Did you know that U.S. airlines made almost $5 billion in baggage fees in 2018? Yes, you read that right! The U.S. Bureau of Transportation Statistics data shows that airlines have been out there raking in major $$$ from chronic (or unsuspecting) over packers for years. With extra pieces costing at least US$50 a pop on most carriers, that means travelers have been throwing away money that could have been easily redirected into more positive memory-making transactions. Seriously, that’s cash that could have been spent on things like new travel gear, unique dining experiences, additional room nights and extra days spent exploring somewhere cool.
Makes you wonder what the figure for the global airline haul was, huh? Well, I don’t know about you, but it doesn’t really matter to me. Because I’m not about that life.
I work too hard to collect my bi-weekly coins to be throwing them away paying for heavy or extra luggage that I’m going to end up schlepping around miserably anyway. Real talk: If you have to move from city to city, use public transportation, or climb stairs a few times during your trip, all that extra load can be cumbersome!
That, coupled with not liking to wait around for bags on the carousel, is why I’ve learned to pack my life in a carry-on, folks! By utilizing some of these tips, I’m rooting for you to do the same.
Take a good, hard look at your travel bag
Your road to baggage fees freedom often starts with investing
in sturdy, lightweight luggage. Sometimes the extra weight is caused by the
bags, not you! The older the suitcase, the greater the likelihood that the
frame is heavier than the current norm. So, even though you may love the vintage
Dulcimina you have, I encourage you to do some research on the multiple
lightweight options that are now available.
Wear or carry your heaviest items
Bulky items like winter coats, jackets, sneakers and boots take up much needed space and weigh a lot. So, since I’m always cold anyway, I always wear my heaviest shoes and sweaters in airports and carry my winter jacket over my arm until I need to put it on.

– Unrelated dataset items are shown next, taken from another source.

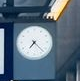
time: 7:22
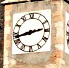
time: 2:42
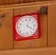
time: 4:04
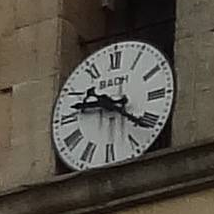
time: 9:21
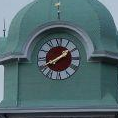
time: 1:40
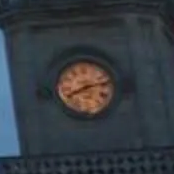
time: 8:12
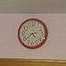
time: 4:38
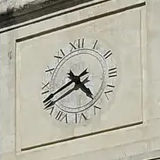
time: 4:41
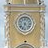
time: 4:33
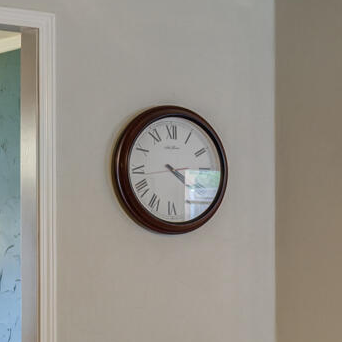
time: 4:14
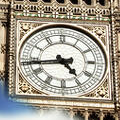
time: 4:43
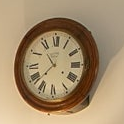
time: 10:37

Plan an interchangeable wardrobe
Have a loose idea of the things you want to see and do while away and plan your outfits accordingly. Never pack everything you take out of your closet on the first go-round. Also, color coordinate pieces so you can mix and match a bunch of blouses or shirts with a few bottoms, which are usually the weightier items. Lastly, it never hurts to throw in one or two pieces that transition well from day to night, when nicely accessorized.
Roll, rather than fold
There are differing opinions on this technique due to potential wrinkling, but in my experience, clothes that are rolled take up less space and they fit better into all the nooks and crannies of your bag. You know, like those rounded corners or awkward spaces between the support bars down at the bottom? The key to overcoming rumpling is sticking to fabrics like polyester, knits, rayon, fleece, spandex and other microfiber material that don’t wrinkle easily. Or, if you’re into cotton and linens like me, just mentally commit to a one-time mass use of your hotel iron when you get to your destination.
Don’t be too random
Order matters! Always put the heaviest items like shoes and full-length jeans at the bottom, and closest to the area where the wheels will be when the bag is standing upright. You can also maximize space by filling shoes and hollow items like water bottles with smaller items like socks, jewelry, travel-sized toiletries, and clean underwear.

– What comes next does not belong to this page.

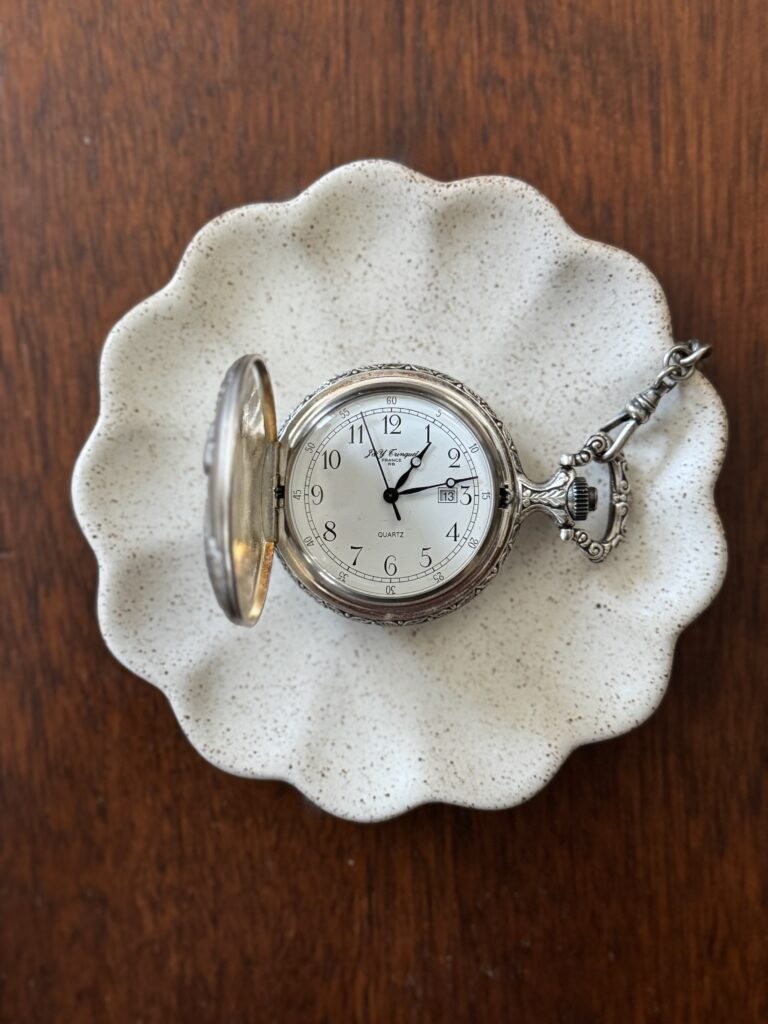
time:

I know a lot of travel bloggers swear by packing cubes and they look cool, but I’ve never used them. I get that they help you compress items so you can fit more into your bag, but I often wonder if that doesn’t lead to excess weight – the very issue I’m trying to avoid to begin with. If you’ve used packing cubes and they’ve helped you, please tell me all about it in the comments below.
And as a bonus for reading this far, if you feel you aren’t ready to embrace the carry-on life just yet, you can still save on baggage fees by:
Paying for additional bags online
It’s cheaper than doing it at the airport ticket counter.
Joining frequent flyer programs that include complimentary bags based on elite status
Depending on your loyalty level and your destination, you can sometimes get bags checked for free. With American Airlines’ AAdvantage, for example, if you have Executive Platinum, oneworld® Emerald or are active U.S. military with ID on personal travel, you can get up to three bags checked at no additional cost. Delta SkyMiles Medallion members are also eligible for complimentary checked bags when traveling within the United States and Canada.
Using branded airline credit cards
Now, I’m always gonna be a strong advocate for reducing the number of credit cards in your wallet, but if you don’t have one already, consider looking into a card being offered by your favorite airline. Many of them – crazy annual fee notwithstanding – include perks that allow for complimentary checked bags. The JetBlue Plus Card, Gold Delta SkyMiles® Card from American Express, Southwest Rapid Rewards Plus Credit Card, and the United Explorer Card are just a few examples.